▸ Prompt:
Write back every line of the listing exactly, excluding images.

▸ Data shown:

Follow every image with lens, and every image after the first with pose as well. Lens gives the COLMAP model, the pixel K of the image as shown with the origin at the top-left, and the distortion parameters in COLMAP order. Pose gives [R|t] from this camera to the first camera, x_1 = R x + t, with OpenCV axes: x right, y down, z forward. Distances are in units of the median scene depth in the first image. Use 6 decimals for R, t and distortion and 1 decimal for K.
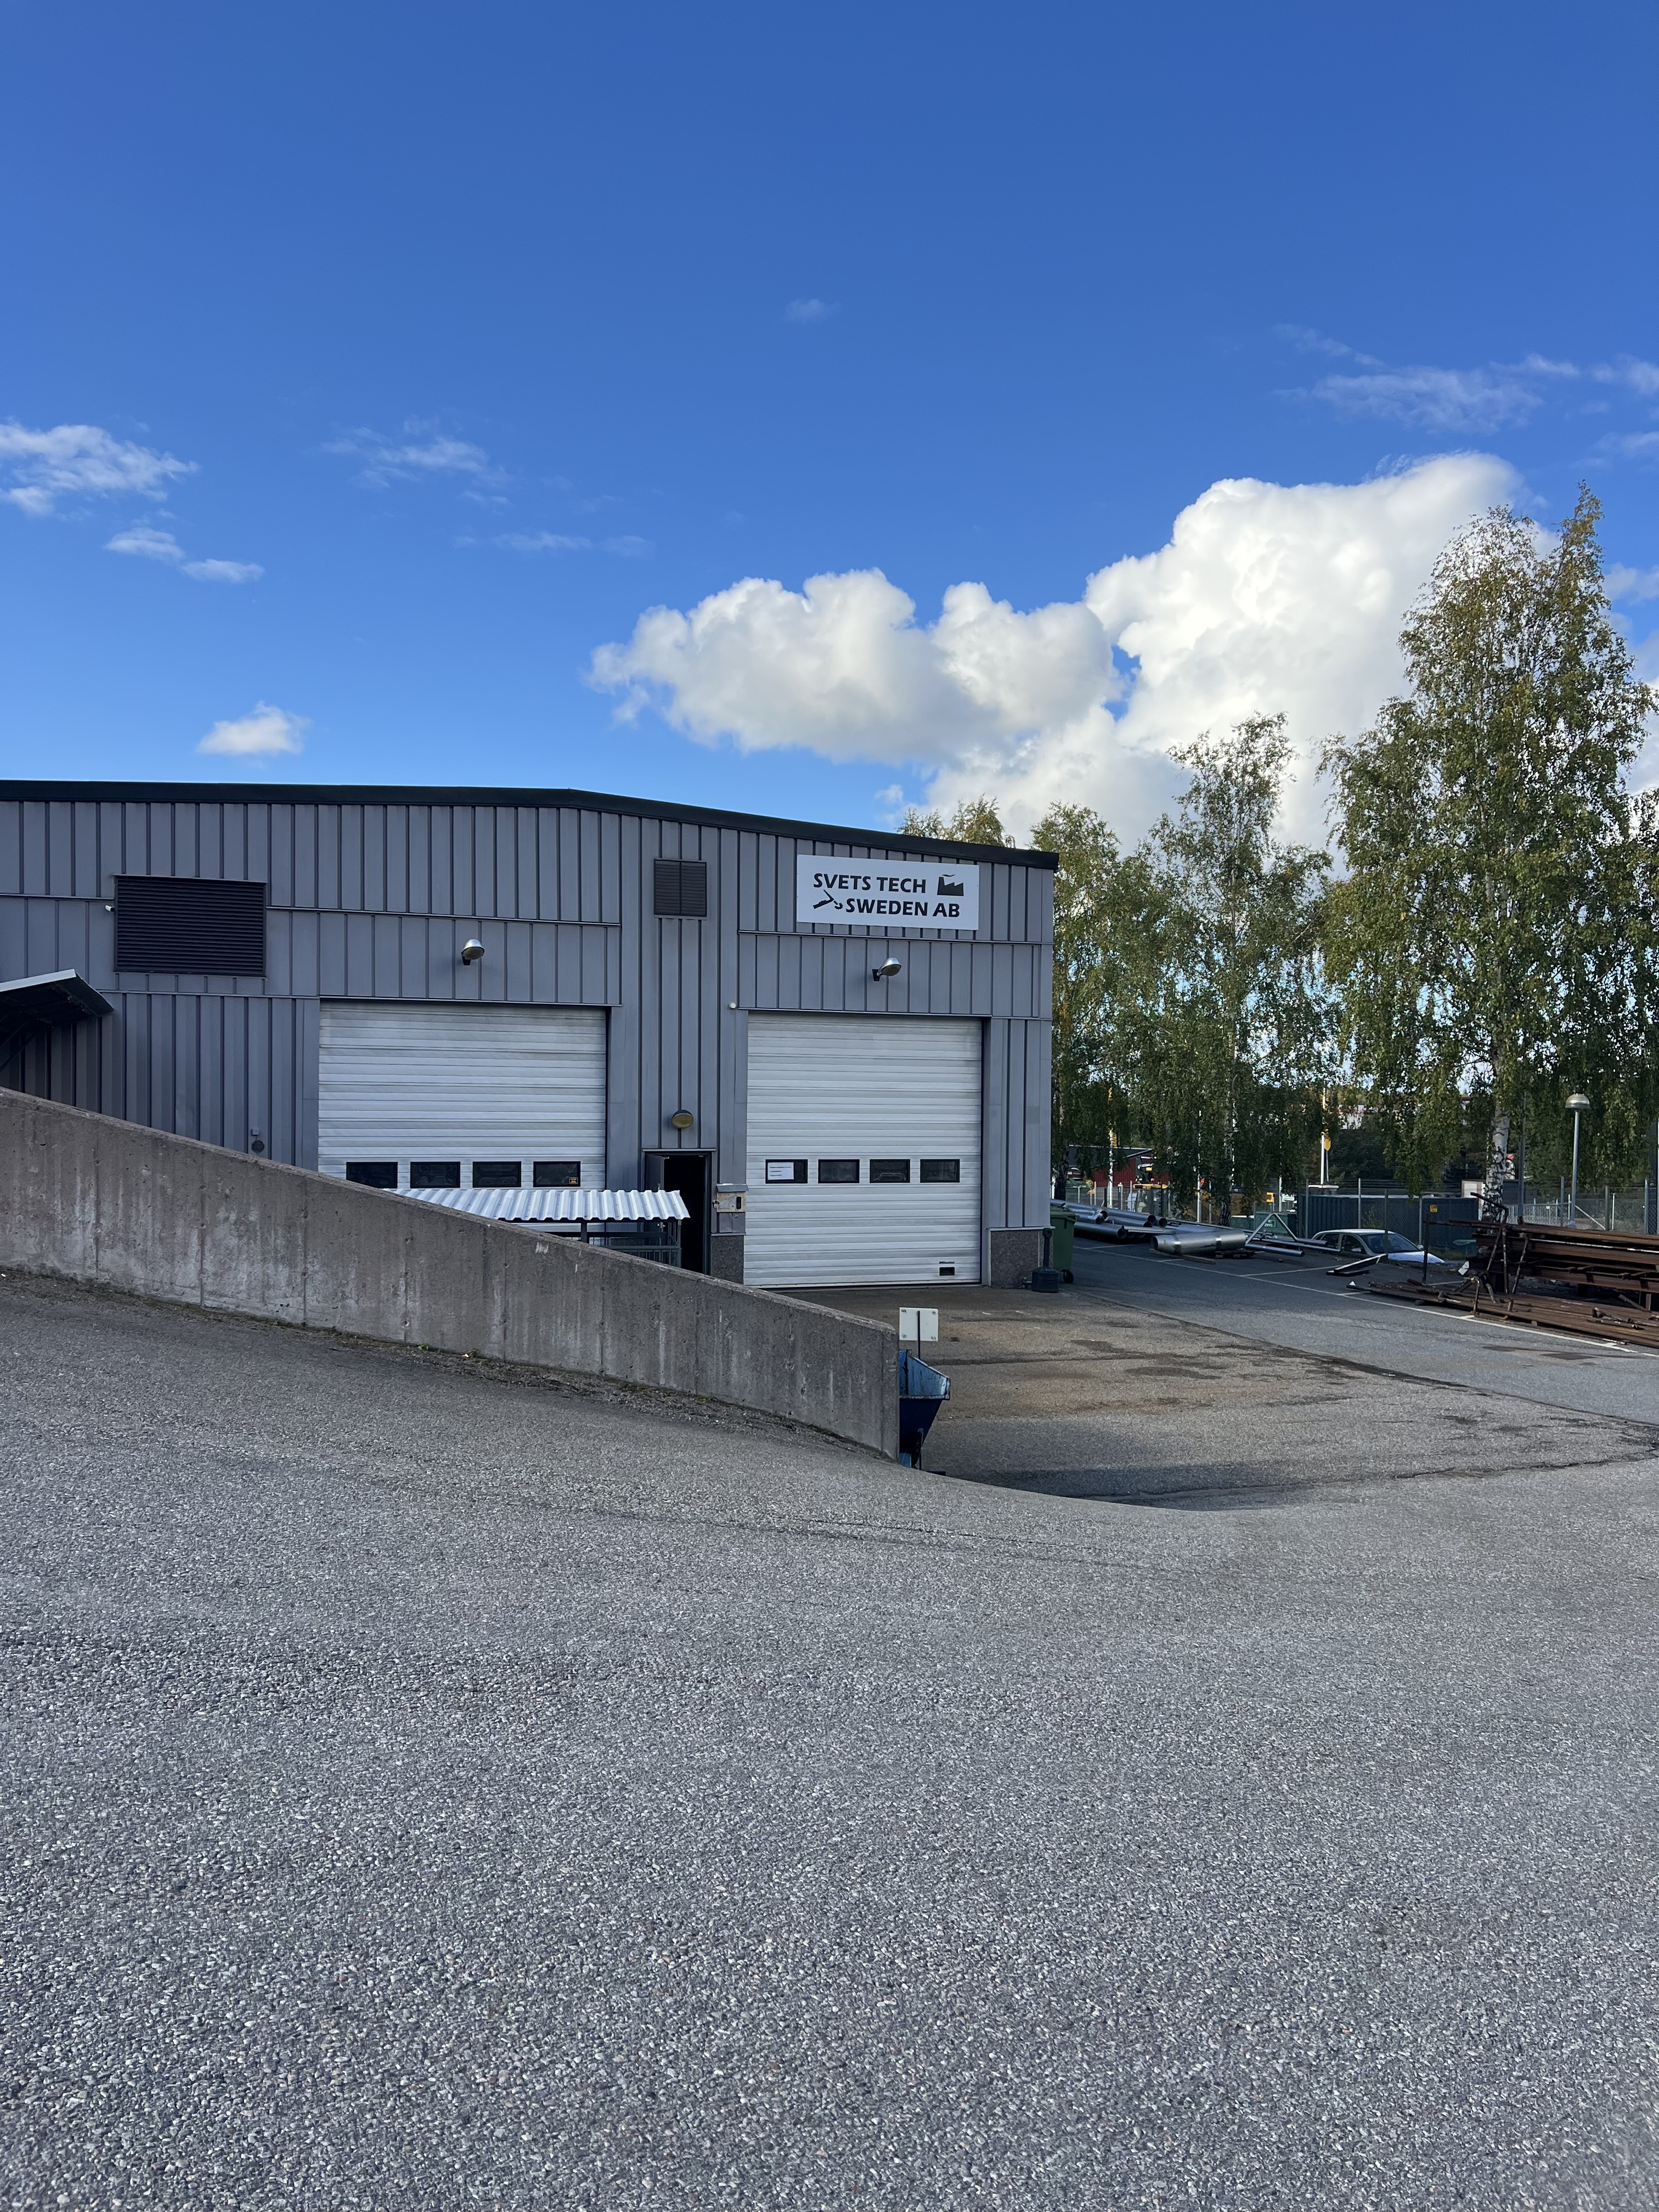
lens RADIAL K [[1663.2, 0, 826.2], [0, 1663.2, 1117.1], [0, 0, 1]] dist [0.008809, -0.004108]
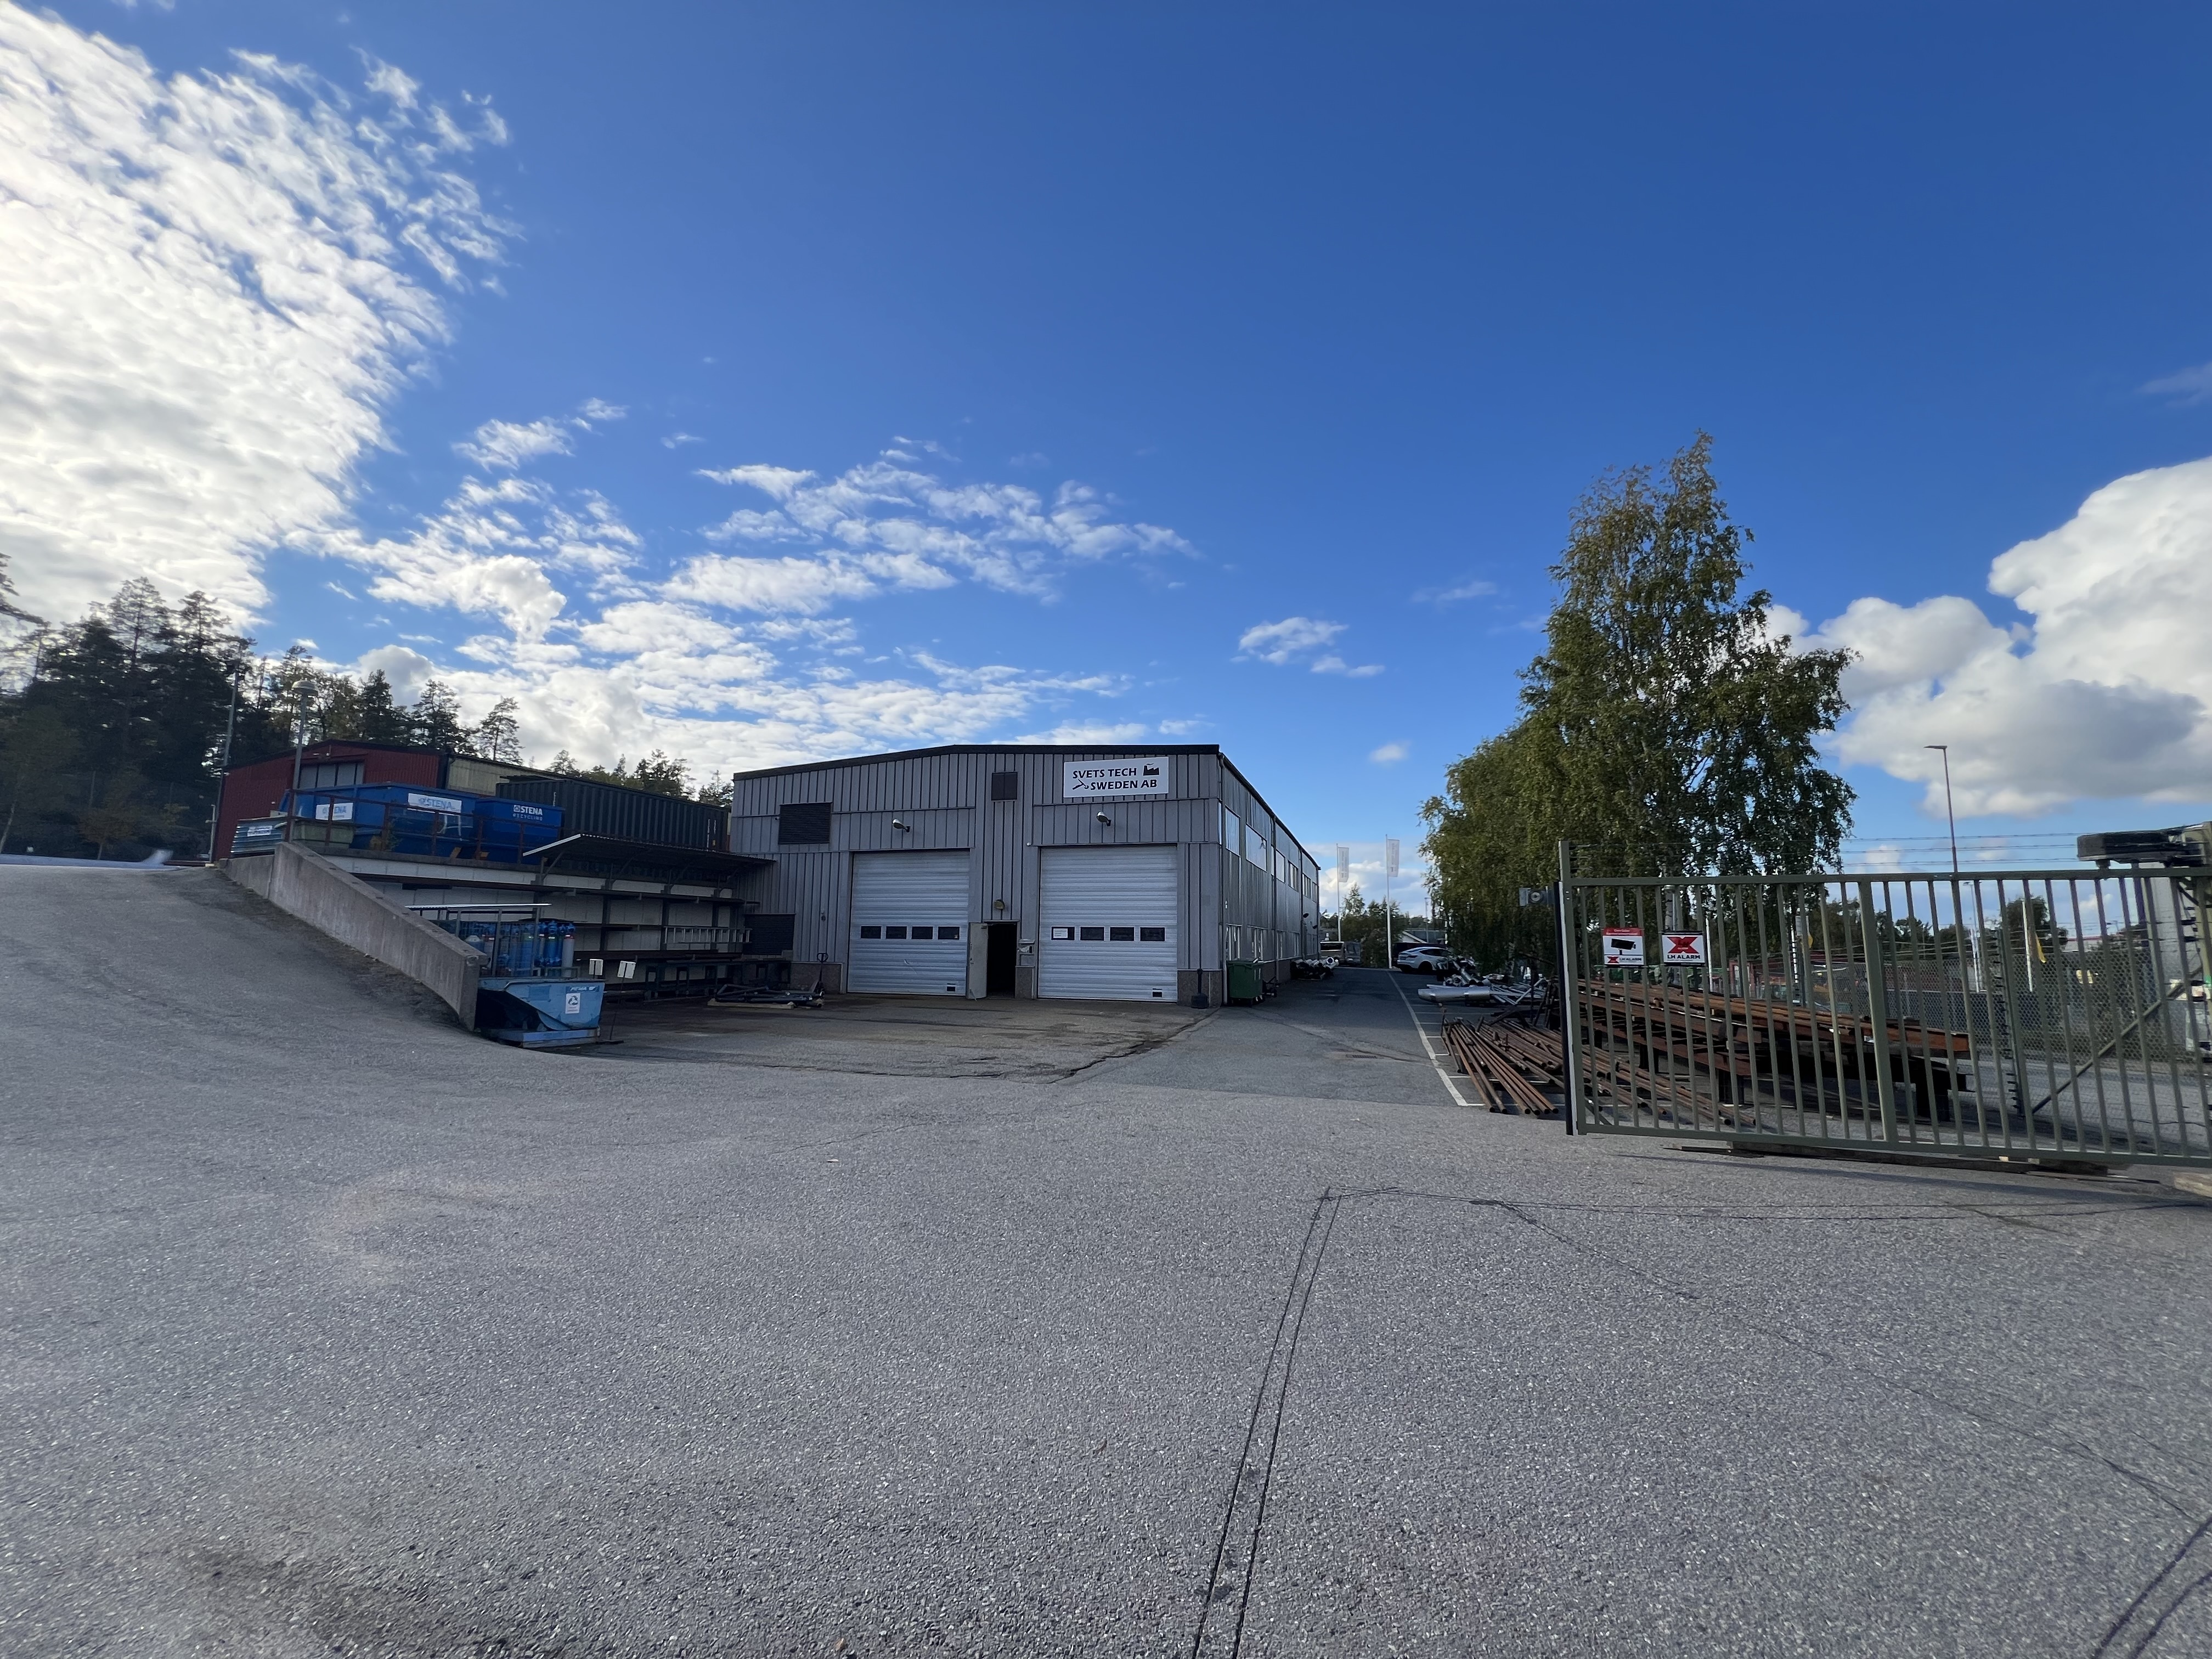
lens RADIAL K [[904.7, 0, 1102.7], [0, 904.7, 819.7], [0, 0, 1]] dist [-0.001890, 0.000226]
pose [[0.798972, -0.084873, -0.595349, 0.604115], [-0.005927, 0.988831, -0.148922, 0.055864], [0.601339, 0.122513, 0.789545, 0.226816]]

▸ Answer for the task:
Follow every image with lens, and every image after the first with pose as well. Lens gives the COLMAP model, the pixel K of the image as shown with the origin at the top-left, and the distortion parameters in COLMAP order. Pose gives [R|t] from this camera to the first camera, x_1 = R x + t, with OpenCV axes: x right, y down, z forward. Distances are in units of the median scene depth in the first image. Use 6 decimals for R, t and distortion and 1 decimal for K.
lens RADIAL K [[1663.2, 0, 826.2], [0, 1663.2, 1117.1], [0, 0, 1]] dist [0.008809, -0.004108]
lens RADIAL K [[904.7, 0, 1102.7], [0, 904.7, 819.7], [0, 0, 1]] dist [-0.001890, 0.000226]
pose [[0.798972, -0.084873, -0.595349, 0.604115], [-0.005927, 0.988831, -0.148922, 0.055864], [0.601339, 0.122513, 0.789545, 0.226816]]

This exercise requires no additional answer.